__Exercise passage__
This work addresses the limitations of existing continual learning benchmarks for video large language models (VLLMs), which suffer from task redundancy and neglect pretraining capabilities, thereby failing to effectively evaluate catastrophic forgetting. To this end, we propose CL-VISTA—the first low-redundancy, high-distribution-shift continual learning benchmark tailored for VLLMs—encompassing eight diverse tasks spanning perception, understanding, and reasoning, along with six evaluation protocols. Leveraging a multi-task curriculum learning strategy, a distribution-shift induction mechanism, and a three-dimensional evaluation framework assessing performance, computation, and memory, we systematically benchmark ten state-of-the-art algorithms. Our experiments reveal that current methods struggle to balance anti-forgetting robustness, generalization, and resource efficiency, highlighting CL-VISTA’s ability to distinguish genuine intelligence gains from task-specific overfitting.

__Data to examine__
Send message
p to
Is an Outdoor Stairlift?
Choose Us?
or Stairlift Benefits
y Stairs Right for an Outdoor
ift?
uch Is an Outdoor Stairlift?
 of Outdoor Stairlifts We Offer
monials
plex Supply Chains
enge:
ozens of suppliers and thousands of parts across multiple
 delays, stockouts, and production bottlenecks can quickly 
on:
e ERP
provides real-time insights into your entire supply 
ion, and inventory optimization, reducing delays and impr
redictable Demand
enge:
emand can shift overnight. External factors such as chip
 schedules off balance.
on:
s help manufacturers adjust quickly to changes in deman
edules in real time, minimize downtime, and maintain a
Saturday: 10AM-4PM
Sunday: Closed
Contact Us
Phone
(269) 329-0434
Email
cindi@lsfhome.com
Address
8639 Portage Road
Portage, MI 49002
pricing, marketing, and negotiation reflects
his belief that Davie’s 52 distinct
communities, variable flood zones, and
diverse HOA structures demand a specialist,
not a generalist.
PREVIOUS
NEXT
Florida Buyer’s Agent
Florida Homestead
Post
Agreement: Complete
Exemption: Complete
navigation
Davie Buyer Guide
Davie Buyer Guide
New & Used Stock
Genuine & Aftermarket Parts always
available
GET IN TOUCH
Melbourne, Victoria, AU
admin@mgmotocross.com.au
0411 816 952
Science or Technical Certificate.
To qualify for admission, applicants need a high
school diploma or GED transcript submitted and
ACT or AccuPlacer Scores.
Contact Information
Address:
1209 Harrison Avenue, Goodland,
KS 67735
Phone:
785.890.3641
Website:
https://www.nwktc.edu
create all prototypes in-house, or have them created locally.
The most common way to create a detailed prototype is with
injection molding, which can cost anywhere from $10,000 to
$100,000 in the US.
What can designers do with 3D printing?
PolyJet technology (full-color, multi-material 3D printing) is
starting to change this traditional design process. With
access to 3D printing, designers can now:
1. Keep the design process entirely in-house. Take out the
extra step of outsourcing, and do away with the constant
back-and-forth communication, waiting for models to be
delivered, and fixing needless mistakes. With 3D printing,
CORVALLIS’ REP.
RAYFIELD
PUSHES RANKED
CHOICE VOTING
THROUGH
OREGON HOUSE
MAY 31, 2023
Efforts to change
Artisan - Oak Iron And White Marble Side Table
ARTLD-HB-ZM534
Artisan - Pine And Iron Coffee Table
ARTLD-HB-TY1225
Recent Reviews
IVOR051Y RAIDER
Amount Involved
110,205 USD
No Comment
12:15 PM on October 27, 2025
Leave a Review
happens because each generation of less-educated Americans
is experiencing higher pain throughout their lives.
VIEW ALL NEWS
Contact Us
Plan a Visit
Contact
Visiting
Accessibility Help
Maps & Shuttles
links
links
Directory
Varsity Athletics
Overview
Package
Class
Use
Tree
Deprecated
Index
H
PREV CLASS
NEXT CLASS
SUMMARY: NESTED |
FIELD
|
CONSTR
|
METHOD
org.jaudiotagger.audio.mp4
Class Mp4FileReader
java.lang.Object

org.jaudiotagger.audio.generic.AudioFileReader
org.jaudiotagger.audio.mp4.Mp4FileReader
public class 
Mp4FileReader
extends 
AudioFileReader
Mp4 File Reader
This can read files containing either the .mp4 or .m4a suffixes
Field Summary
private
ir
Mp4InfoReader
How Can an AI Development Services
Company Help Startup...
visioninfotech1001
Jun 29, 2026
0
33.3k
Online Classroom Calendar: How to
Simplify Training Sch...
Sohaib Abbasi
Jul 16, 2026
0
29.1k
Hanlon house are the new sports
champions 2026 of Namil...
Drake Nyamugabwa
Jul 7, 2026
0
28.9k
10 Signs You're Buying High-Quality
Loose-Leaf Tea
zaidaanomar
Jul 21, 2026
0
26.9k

---

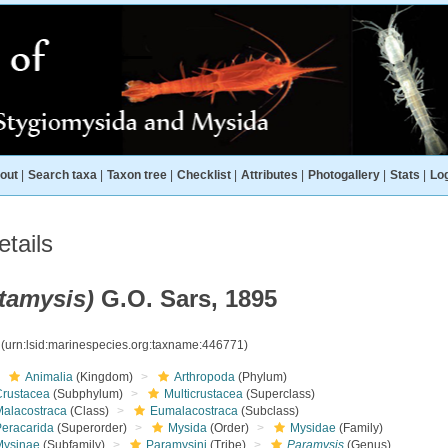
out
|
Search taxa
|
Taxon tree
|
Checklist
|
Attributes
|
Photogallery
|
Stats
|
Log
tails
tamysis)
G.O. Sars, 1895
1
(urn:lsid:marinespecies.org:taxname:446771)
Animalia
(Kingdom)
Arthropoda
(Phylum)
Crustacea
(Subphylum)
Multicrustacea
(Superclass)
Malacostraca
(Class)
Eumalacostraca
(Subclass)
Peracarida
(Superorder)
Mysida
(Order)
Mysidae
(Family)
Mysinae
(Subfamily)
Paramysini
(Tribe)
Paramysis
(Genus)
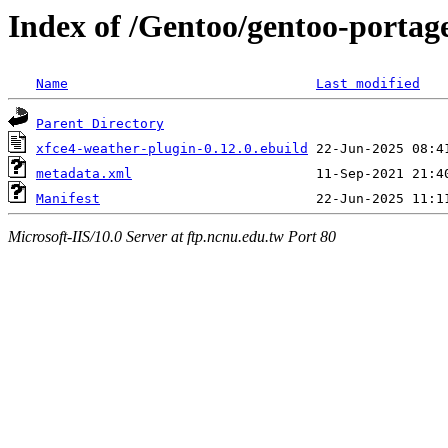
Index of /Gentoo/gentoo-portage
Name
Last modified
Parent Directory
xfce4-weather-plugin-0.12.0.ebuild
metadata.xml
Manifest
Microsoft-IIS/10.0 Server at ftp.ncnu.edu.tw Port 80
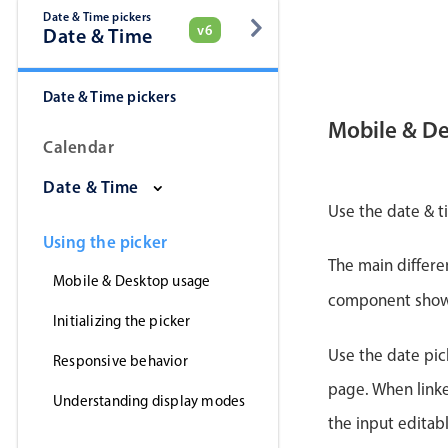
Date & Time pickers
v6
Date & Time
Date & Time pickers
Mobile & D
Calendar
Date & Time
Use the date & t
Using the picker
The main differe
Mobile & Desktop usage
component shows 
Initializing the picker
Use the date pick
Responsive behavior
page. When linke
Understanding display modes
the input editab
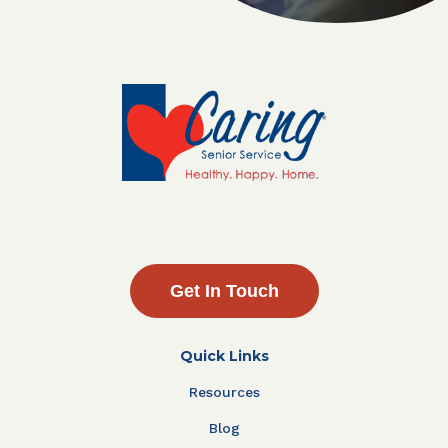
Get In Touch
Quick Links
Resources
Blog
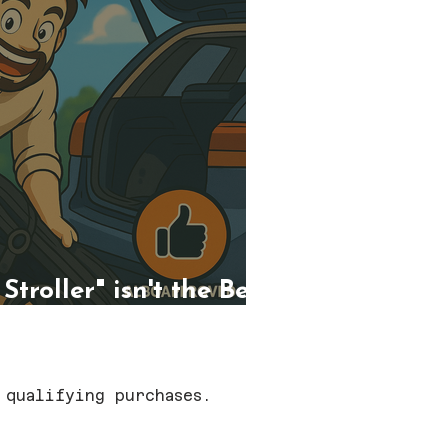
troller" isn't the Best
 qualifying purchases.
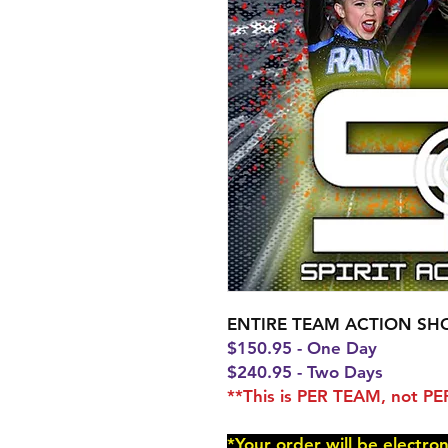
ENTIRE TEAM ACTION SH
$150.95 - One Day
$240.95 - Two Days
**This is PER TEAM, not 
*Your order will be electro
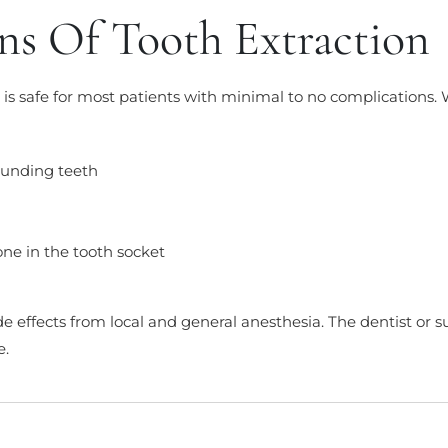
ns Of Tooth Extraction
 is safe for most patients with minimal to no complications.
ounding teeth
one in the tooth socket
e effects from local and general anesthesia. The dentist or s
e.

__What to work on__
Write out the passage about the CL-VISTA benchmark again in full, word for word.

__Response__
This work addresses the limitations of existing continual learning benchmarks for video large language models (VLLMs), which suffer from task redundancy and neglect pretraining capabilities, thereby failing to effectively evaluate catastrophic forgetting. To this end, we propose CL-VISTA—the first low-redundancy, high-distribution-shift continual learning benchmark tailored for VLLMs—encompassing eight diverse tasks spanning perception, understanding, and reasoning, along with six evaluation protocols. Leveraging a multi-task curriculum learning strategy, a distribution-shift induction mechanism, and a three-dimensional evaluation framework assessing performance, computation, and memory, we systematically benchmark ten state-of-the-art algorithms. Our experiments reveal that current methods struggle to balance anti-forgetting robustness, generalization, and resource efficiency, highlighting CL-VISTA’s ability to distinguish genuine intelligence gains from task-specific overfitting.